Let $M$ be an von Neumann algebra, $x\in M_+$ is a positive element, $e\in M$ is a projection ($e^2=e,e^*=e$). $f$ is a bounded Borel function on spectral set $\sigma(x)$ and $f(0)=0$. If $exe = x$, prove that $f(x)\in eMe$.
My attempt: I know that $f(x) \in M$ by Borel functional calculus, but on the reduced von Neumann algebra $eMe$, we can't say that $f(x)\in eMe$, because the spectral set $\sigma(x)$ in $M$ is different from spectral set in $eMe$ even if $exe=x$. I think that $0\notin \sigma(exe)$ but may be belongs to $\sigma(x)$. so this is why we need that $f(0)=0$, but I don't know how to use this condition.
Thanks in advance!
Best Answer
You don't have to re-do the Borel functional calculus on $eMe$. All you need is the assertion that $f(x)\in eMe$.
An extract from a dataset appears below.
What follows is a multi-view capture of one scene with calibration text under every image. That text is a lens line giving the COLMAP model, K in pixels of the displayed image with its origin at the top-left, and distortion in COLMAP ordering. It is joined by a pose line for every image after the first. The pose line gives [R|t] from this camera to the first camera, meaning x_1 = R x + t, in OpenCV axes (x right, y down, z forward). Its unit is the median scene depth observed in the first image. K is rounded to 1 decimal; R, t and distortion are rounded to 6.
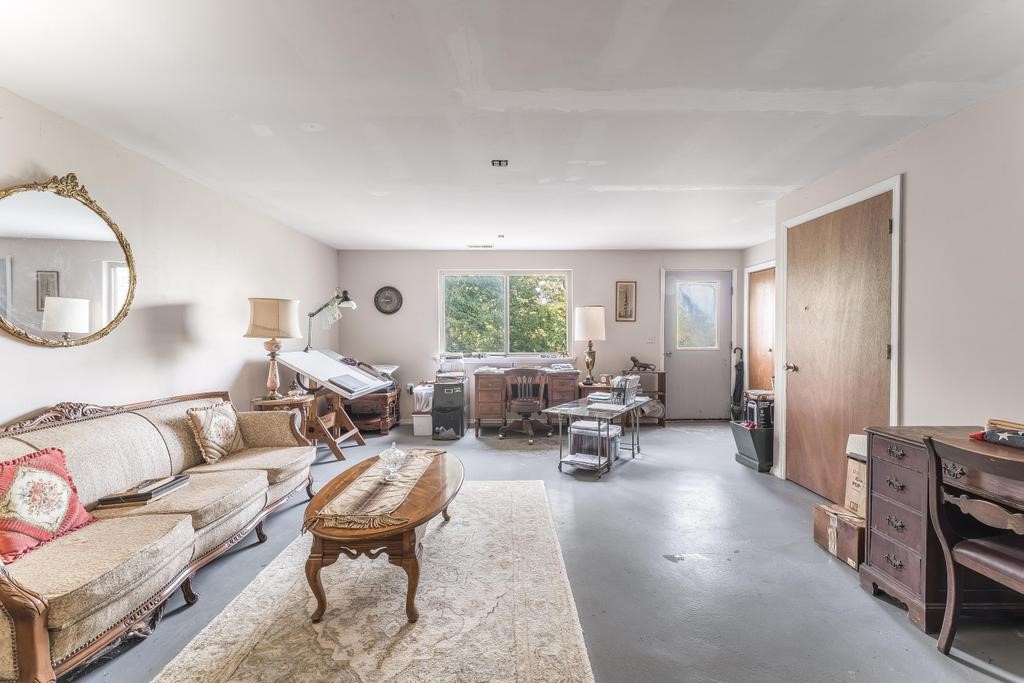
lens RADIAL K [[413.3, 0, 513.6], [0, 413.3, 343.6], [0, 0, 1]] dist [0.000283, -0.000413]
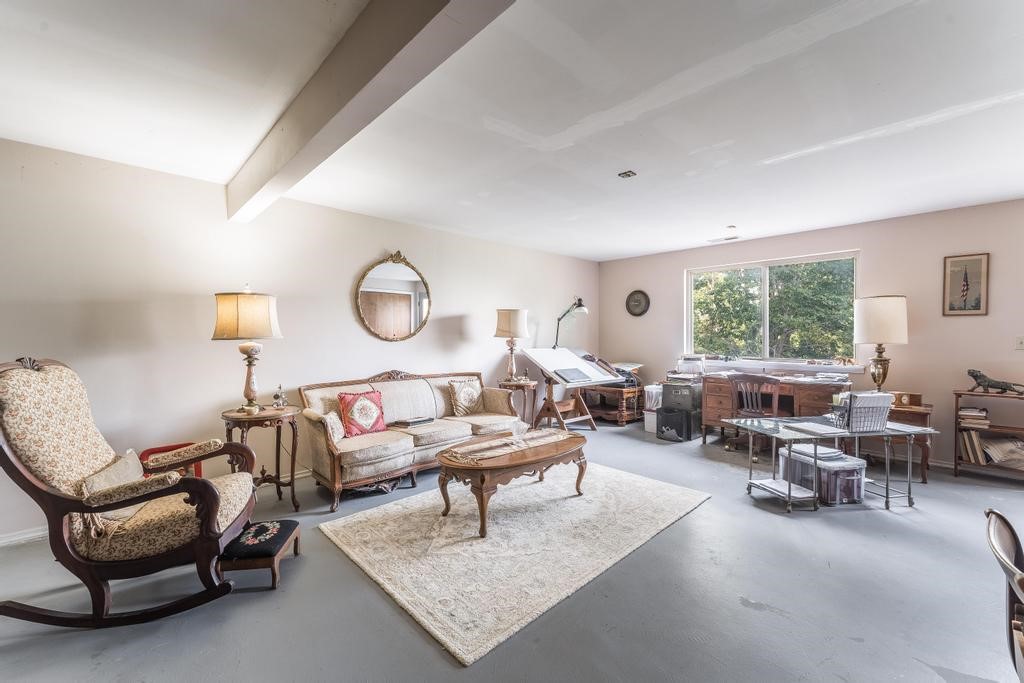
lens RADIAL K [[413.3, 0, 513.6], [0, 413.3, 343.6], [0, 0, 1]] dist [0.000283, -0.000413]
pose [[0.686379, 0.016873, -0.727048, 0.437477], [-0.017698, 0.999822, 0.006495, -0.002310], [0.727029, 0.008409, 0.686556, 0.049365]]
Since $exe=x$, for any $n\in\mathbb N$ $$ x^n=x\,x^{n-1}=exe\,x^{n-1}=e\,exe\,x^{n-1}=ex^n. $$ Do the same on the right, or take adjoints, and $x^n=ex^ne$. Thus $p(x)=ep(x)e$ for any polynomial $p$ with $p(0)=0$. The continuous functional calculus then gives you $$\tag1 f(x)=ef(x)e,\qquad f\in C(\sigma(x))\ \text{ such that $f(0)=0$}. $$A typical way to construct the spectral measure for $x$ is to define, for each $\xi\in H$, $$\tag2 f\longmapsto \langle f(x)\xi,\xi\rangle. $$ This is a bounded positive linear functional on $C(\sigma(x))$, and so by Riesz-Markov there exists a regular Borel measure $\mu_\xi$ on $\sigma(x)$ such that $$\tag3 \langle f(x)\xi,\xi\rangle=\int_{\sigma(x)}f\,d\mu_\xi,\qquad f\in C(\sigma(x)). $$ For $f$ bounded Borel, one defines an operator $f(x)\in M$ by $$ \langle f(x)\xi,\xi\rangle=\int_{\sigma(x)}f\,d\mu_\xi. $$ Combining $(1)$ and $(3)$ one gets that $\mu_{e\xi}(\Delta)=\mu_\xi(\Delta)$ for all $\xi\in H$, as long as $0\not\in\Delta$ (since they agree on all continuous $f$ with $f(0)=0$). Then, as long as $f$ is bounded Borel with $f(0)=0$, $$ \langle ef(x)e\xi,\xi\rangle=\langle f(x)e\xi,e\xi\rangle=\int_{\sigma(x)\setminus\{0\}}f\,d\mu_{e\xi}=\int_{\sigma(x)\setminus\{0\}}f\,d\mu_{\xi}=\langle f(x)\xi,\xi\rangle, $$ which shows that $f(x)=ef(x)e\in eMe$.